POSTED: Dec 18, 2012 10:09 AM ET
NBA scouts are high on UConn's Shabazz Muhammad.
The early race for the No. 1 pick in the draft is focused on three candidates and so wide open that it would not be a surprise if a fourth, a player to be named later, moves into contention. But at least the NCAA is definitely out of the running.
That portion of the intrigue faded last week, when the college governing body reinstated UCLA freshman swingman Shabazz Muhammad following an investigation into impermissible benefits on recruiting visits to other schools, saving NBA teams from having to consider using the first pick on a player who had just missed an entire season. (While the Jazz took Enes Kanter third in 2011 after the NCAA grounded him at Kentucky for overseas benefits, No. 1 is a unique spotlight.) As much as front offices would have discarded the reason Muhammad was sitting -- an issue over amateur status, not the sign of a troubled player -- someone could have been walking into unprecedented territory.
Still to be resolved: Everything else.
The consensus around the NBA is that there is no consensus.
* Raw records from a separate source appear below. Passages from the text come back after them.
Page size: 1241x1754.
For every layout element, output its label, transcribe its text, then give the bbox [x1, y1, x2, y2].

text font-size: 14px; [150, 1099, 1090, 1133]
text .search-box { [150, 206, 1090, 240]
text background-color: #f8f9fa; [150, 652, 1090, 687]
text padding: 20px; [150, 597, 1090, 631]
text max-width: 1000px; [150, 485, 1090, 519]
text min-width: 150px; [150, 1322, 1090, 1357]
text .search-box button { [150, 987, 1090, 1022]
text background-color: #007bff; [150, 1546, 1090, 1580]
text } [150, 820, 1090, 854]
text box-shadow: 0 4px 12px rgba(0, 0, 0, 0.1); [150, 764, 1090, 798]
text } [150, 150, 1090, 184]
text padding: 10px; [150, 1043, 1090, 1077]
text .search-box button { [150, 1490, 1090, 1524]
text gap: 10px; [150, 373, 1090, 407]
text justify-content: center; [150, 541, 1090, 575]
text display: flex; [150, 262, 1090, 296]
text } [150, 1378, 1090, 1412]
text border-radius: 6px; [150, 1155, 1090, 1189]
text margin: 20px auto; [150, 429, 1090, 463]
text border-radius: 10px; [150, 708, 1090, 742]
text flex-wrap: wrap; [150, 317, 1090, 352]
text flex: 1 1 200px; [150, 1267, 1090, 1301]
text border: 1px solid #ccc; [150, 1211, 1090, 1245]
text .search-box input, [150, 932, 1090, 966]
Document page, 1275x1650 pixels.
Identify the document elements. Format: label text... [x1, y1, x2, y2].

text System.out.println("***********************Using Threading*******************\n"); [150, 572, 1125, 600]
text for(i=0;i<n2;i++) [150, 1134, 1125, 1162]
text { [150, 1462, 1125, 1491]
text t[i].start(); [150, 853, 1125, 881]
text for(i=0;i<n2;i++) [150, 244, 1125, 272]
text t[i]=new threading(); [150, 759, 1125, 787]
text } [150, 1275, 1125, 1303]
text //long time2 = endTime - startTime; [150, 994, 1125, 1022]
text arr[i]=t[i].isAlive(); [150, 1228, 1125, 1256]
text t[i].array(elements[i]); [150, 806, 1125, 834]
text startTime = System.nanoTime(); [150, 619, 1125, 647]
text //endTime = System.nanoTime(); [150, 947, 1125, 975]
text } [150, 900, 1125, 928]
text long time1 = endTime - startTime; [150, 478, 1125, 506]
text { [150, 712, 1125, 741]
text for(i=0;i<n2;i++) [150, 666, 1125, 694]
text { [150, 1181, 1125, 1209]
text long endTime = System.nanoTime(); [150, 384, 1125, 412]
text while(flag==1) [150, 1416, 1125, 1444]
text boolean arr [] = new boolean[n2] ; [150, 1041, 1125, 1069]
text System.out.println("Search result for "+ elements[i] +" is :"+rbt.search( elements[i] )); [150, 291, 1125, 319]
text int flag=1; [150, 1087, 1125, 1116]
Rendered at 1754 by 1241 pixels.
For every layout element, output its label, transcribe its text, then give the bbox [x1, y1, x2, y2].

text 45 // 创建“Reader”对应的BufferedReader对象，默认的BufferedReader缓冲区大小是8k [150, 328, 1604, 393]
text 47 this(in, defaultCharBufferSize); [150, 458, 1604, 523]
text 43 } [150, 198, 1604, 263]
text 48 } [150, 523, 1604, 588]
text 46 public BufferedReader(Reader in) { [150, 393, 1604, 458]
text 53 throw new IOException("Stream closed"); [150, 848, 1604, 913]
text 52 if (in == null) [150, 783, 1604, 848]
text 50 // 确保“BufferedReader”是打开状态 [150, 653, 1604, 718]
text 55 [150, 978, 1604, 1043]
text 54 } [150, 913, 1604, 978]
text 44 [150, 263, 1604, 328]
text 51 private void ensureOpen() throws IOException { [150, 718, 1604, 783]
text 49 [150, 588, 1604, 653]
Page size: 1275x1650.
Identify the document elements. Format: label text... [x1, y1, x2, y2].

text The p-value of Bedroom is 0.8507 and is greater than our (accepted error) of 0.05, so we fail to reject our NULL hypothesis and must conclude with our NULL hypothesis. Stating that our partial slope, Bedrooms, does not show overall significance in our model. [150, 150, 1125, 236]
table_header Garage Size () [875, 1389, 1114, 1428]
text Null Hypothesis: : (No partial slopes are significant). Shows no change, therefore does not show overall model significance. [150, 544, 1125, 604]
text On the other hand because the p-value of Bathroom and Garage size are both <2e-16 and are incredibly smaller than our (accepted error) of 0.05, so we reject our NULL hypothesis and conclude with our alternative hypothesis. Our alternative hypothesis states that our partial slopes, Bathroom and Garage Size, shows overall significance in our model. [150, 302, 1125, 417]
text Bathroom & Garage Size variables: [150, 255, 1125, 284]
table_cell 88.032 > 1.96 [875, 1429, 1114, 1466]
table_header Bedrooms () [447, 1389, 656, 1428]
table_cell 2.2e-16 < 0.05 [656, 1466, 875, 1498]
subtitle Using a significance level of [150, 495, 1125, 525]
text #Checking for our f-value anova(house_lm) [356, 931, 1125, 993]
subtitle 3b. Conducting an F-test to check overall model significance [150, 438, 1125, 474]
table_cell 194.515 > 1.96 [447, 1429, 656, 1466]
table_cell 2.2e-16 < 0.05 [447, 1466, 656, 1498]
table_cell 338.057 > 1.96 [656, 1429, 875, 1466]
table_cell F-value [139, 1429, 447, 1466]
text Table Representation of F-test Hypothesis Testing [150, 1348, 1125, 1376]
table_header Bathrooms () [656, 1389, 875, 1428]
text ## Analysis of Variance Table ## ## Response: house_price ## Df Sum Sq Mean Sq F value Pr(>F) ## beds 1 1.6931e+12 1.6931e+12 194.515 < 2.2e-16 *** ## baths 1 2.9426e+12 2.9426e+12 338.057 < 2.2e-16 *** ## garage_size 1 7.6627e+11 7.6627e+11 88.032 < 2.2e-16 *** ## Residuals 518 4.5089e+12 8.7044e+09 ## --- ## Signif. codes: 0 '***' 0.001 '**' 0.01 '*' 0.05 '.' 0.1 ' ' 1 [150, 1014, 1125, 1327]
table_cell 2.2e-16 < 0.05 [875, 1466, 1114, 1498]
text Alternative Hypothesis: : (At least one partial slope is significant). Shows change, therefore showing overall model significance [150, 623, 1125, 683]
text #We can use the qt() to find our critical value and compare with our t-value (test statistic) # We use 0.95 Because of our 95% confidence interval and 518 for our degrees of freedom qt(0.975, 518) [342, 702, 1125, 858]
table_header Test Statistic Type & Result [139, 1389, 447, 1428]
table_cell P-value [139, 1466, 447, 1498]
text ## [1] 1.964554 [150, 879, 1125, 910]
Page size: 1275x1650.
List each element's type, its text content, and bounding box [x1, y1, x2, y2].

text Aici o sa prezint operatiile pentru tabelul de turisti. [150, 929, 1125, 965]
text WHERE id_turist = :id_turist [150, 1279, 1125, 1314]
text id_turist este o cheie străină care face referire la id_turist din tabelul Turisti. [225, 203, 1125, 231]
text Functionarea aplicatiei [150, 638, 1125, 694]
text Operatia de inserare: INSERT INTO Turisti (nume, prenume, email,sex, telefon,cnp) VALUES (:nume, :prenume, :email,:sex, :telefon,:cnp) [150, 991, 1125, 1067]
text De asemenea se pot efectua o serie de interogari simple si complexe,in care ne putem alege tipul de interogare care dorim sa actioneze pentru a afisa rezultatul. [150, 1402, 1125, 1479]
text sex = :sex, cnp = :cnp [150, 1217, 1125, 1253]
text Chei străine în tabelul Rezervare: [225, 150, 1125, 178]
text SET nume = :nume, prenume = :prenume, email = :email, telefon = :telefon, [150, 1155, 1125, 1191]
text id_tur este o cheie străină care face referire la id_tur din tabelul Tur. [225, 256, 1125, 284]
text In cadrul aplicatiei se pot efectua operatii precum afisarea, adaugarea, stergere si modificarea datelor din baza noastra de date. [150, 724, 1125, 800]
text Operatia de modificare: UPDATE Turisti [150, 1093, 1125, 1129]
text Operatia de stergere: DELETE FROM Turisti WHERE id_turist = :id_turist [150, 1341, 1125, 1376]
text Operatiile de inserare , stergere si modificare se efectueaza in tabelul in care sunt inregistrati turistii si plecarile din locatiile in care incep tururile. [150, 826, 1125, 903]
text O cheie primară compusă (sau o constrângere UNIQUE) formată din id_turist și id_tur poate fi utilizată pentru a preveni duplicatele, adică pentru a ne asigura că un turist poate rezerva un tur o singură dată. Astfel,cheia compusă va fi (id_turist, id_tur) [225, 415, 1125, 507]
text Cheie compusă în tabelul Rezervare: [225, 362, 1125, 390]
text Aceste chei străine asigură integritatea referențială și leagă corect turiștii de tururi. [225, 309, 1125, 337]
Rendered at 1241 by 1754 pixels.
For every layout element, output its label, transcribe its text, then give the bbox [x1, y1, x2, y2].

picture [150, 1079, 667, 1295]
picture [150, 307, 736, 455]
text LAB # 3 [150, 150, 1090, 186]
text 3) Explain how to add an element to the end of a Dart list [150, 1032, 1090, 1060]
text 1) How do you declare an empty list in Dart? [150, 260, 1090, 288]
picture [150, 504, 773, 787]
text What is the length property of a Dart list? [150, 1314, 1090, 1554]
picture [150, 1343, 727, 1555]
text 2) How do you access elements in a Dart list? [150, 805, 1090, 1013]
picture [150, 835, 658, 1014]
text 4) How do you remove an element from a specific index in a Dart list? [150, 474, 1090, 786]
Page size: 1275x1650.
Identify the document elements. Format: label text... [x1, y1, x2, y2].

The closest to a definitive statement for now is that the leading candidate for the top pick in June is down to three possibilities as the process accelerates into important evaluation tournaments, to be sorted out later among Indiana's Cody Zeller, a sophomore center-power forward, and two freshmen, Muhammad and Kentucky power forward Nerlens Noel. Inexperience and size in a draft class that could have a lot of both.
Zeller is the safe choice -- solid with very good fundamentals, more NBA-ready than Noel and Muhammad, mobility, the No. 1 player on the current No. 1 team, and by most all NBA accounts heading toward a nice career. But that's part of the problem. The younger brother of Cavaliers rookie Tyler Zeller, the 17th selection in 2012, may never have the superstar return on the investment a lot of teams want from a first pick. The ceiling is the question. Cody also may not be a center in the pros, depending on the team that takes him.
Noel is limited with the ball, with the chance to become a scorer around the basket off offensive rebounds and bursts of athleticism that can create the separation for quick hooks or (very) short jumpers. Defensively, though, as a quick leaper at 6-11, with definite potential as a shot blocker and rebounder, NBA teams see the wow factor. If Noel develops at all on offense, the case for No. 1 moves forward.
Muhammad is a scorer. He just isn't much of a shooter, which is a problem for someone who, barring a growth spurt, will be a shooting guard in the NBA. The deficiency in that area packaged with aggressive play, court sense and indications of a great attitude has been compared to Michael Kidd-Gilchrist, the Kentucky small forward who went No. 2 to the Bobcats in June. The NCAA discipline only cost Muhammad three games and is such a non-factor for the pros that he could have missed the entire season and still gone top three.
The fall-off starts there. But because the first few picks are fluid, the opportunity exists for a party crasher, from anywhere. One executive rated Rudy Gobert, a 7-1 Frenchmen, as a possibility. A scout put Alex Len in the mix for the top five after the Maryland center had 23 points, 12 points and four blocks against a Kentucky frontline with great preseason buildup, and top five in November is positioning to climb to the top as the season continues. North Carolina forward James McAdoo is in the same grouping after staying in school despite being a likely 2012 lottery pick.
This is the starting point, with Zeller, Muhammad and Noel in the lead pack and anything still possible. The intrigue that remains after the NCAA portion went away.